Но одно посещение запомнилось ей до мельчайших подробностей.
Это произошло около семи вечера. Один из слуг вызвал из комнаты Алексея, тот, возвратившись, осторожно подошел к постели умирающего и сказал, наклонившись:
– Август Августович… там к вам рабочие пришли.
Монферран удивленно поднял брови:
– Рабочие? Откуда они взялись? Строительство месяц как закончилось.
– Но некоторые еще в Петербурге, не уехали. Это не я им сказал, они сами прослышали, что с вами неладно, вот и явились. Федор не пускал их, да они вошли. Очень к вам просятся.
Губы Огюста дрогнули.
– Лиз, дай-ка мне зеркало… Ну что там с моим лицом? А, еще узнать можно. Зови их, Алеша, зови!
Двери спальни распахнулись, и в них стали медленно и неуклюже вползать мужики. Их и точно было человек сорок, никак не меньше, и они не могли сразу все уместиться в комнате, задние напирали на передних, те жались к стенам, и только самые смелые сразу приблизились к постели. На их лицах читалось изумление. Даже теперь, увидев Монферрана умирающим, они не верили, что он действительно умирает.

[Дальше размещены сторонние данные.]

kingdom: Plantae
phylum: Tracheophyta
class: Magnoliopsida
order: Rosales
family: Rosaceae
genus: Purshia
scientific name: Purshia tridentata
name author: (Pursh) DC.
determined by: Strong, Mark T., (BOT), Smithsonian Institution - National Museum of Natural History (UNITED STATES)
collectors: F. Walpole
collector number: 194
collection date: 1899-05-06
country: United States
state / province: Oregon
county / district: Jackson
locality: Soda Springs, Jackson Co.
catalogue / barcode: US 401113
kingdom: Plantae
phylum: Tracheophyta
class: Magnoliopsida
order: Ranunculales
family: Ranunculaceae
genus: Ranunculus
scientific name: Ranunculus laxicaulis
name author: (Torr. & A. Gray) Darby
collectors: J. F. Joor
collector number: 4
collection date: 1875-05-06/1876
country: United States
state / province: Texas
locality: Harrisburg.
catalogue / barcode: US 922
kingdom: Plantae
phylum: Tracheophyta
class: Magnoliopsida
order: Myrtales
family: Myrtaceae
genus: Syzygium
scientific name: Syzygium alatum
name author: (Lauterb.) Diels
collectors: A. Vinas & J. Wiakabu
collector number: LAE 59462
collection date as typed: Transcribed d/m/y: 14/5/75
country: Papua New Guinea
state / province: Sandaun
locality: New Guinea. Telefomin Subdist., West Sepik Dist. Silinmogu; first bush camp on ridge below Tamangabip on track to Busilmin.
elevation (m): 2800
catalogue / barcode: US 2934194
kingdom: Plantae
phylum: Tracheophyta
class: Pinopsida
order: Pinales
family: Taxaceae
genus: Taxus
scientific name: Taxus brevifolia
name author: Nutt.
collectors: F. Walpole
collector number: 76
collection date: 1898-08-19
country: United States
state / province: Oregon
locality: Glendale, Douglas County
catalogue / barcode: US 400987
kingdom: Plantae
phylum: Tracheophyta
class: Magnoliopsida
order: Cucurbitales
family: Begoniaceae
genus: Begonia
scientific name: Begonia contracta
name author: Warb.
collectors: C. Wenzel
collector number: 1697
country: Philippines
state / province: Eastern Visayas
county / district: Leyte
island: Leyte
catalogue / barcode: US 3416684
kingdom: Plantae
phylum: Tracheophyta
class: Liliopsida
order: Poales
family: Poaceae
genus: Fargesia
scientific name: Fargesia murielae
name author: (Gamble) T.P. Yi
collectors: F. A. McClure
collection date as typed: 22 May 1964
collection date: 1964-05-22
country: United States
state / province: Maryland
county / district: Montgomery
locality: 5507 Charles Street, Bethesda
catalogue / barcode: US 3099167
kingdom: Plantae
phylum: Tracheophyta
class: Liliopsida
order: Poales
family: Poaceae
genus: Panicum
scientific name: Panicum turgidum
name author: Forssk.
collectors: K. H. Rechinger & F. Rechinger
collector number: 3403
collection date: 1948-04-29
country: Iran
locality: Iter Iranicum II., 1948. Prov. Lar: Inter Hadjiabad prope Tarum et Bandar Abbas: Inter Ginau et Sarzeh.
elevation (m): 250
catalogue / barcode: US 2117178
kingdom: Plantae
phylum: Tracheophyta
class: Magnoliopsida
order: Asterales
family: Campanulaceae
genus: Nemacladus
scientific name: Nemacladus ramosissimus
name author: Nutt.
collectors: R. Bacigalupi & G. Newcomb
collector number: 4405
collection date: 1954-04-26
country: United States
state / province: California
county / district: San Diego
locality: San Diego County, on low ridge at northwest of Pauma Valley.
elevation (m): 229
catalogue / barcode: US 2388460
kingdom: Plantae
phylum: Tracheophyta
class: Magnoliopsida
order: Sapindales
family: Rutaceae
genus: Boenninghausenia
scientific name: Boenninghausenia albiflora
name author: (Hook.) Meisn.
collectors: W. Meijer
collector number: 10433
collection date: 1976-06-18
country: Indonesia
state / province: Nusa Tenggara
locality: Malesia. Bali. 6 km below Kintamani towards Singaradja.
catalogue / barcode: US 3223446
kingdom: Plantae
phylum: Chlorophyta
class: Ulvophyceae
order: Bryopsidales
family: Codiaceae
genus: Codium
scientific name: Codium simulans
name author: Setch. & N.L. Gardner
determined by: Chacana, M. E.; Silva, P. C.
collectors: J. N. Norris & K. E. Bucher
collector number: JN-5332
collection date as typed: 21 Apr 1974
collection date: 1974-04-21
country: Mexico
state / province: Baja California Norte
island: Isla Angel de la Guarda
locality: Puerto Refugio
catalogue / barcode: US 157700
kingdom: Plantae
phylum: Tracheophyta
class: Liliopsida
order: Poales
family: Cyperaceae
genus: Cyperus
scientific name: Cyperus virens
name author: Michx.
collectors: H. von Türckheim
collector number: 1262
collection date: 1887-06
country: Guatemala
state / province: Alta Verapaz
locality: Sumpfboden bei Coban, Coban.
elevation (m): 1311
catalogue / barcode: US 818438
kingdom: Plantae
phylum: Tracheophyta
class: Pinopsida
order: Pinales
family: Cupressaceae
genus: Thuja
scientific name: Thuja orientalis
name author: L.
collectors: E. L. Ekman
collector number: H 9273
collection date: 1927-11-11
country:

Огюст сделал над собою усилие, приподнял голову и всмотрелся в вошедших. Непривычно чистая одежда, умытые лица, но все те же позы, те же глаза, все такое знакомое, знакомое тысячу раз…
– Здравствуйте, братцы! – приветствовал больной своих гостей. – Ну что вы притихли? Думали, железный я? Что делать?.. Помираю вот.
– А мы, Август Августович, пришли просить, ради Бога, чтоб вы повременили да пока что не помирали! – отозвался в ответ знакомый голос. – Ну куда вы торопитесь? Ныне Самсонов день, а раз он теплый выдался, то и все лето такое будет. Нам, старикам, только и житье. Может, не помрете покуда?
– Это ты, Ерема? – Огюст узнал голос старого мастера, но различить его лица не мог, зрение умирающего ослабело. – Ну да, это ты. Спасибо на добром слове. Только не могу… И не хотел бы, а вот приходится… Но я рад, что вы пришли, дорогие мои! Спасибо! Легче на душе… Все-таки вместе мы работали, да еще какую работу сделали! Знаю, что я с вами иногда бывал гадок. Простите же, не поминайте зла. За все прошу у вас прощения!
– Господь с вами! – раздались и заметались по комнате смятенные голоса. – Да что вы! Какое зло?! Отцом родным были, заступником нашим…
– И тем был, и этим, и ангелом и чертом, сам все знаю, – непреклонно произнес Монферран. – Но только я полюбил вас, братцы, за эти годы, правду говорю… Бог знает, свидимся ли на том свете? Вам, многим, за муки ваши сразу рай полагается, а мне за гордыню мою лет на тысячу в чистилище… Да по вашей вере и чистилища нет. Ну-ка, Ерема, ты у нас во всем разбираешься, как, по-твоему, могут на том свете католик с православным встретиться?
– И не сумлевайтесь! – уверенно заявил Рожков. – Рай, он для всех един, ежели человек хороший. А в очистилище это ваше вам идти не за что. За гордыню Бог человека наказывает, коли она зряшная, коли человек пустой, а гордыня его от глупости. А коли человек горд дельностью своей, пользой, что от его есть, так что ж в ей плохого, в гордыне-то? Да и то сказать, разве ж вы с нами одних щей не ели, одной пылью не пачкались? И мук вы не менее нашего приняли: вы собором жили, а уж как он вас мучил, нам ли не знать!